(Input data)

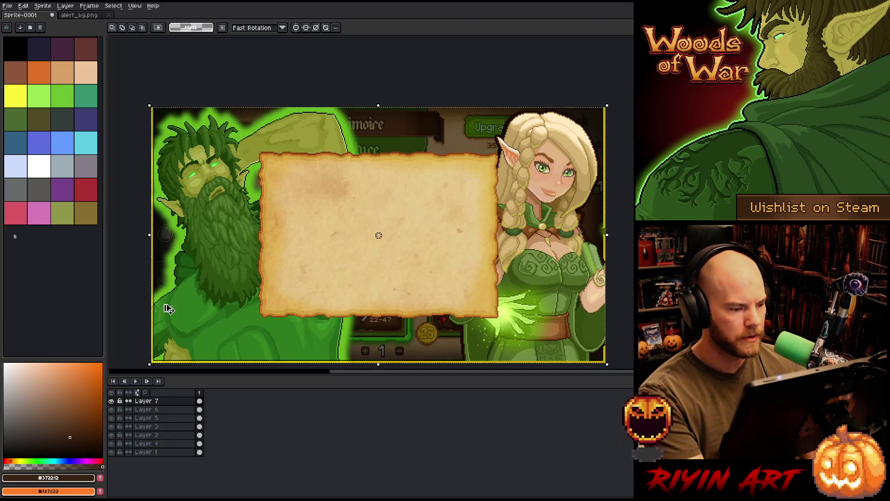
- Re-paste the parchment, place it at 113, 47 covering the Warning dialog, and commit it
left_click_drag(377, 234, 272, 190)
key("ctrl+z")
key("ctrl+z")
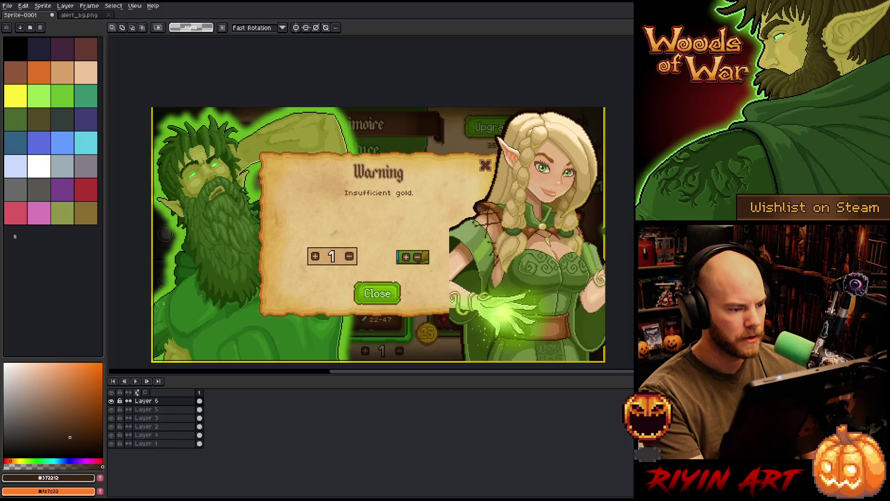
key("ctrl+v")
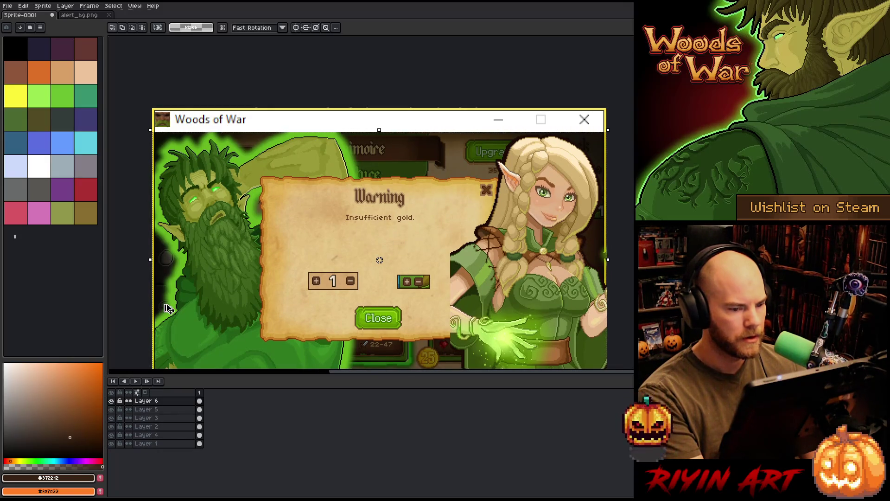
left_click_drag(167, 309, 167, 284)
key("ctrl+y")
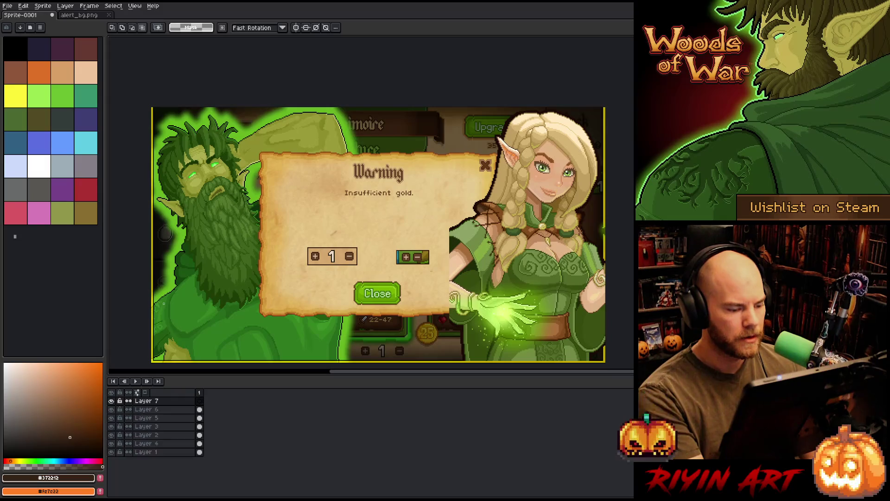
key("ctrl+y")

(End Input data)

## Exercise brief:
Word for word, restate the records above and drop the pictures.

## Output for this exercise:
- Re-paste the parchment, place it at 113, 47 covering the Warning dialog, and commit it
left_click_drag(377, 234, 272, 190)
key("ctrl+z")
key("ctrl+z")
key("ctrl+v")
left_click_drag(167, 309, 167, 284)
key("ctrl+y")
key("ctrl+y")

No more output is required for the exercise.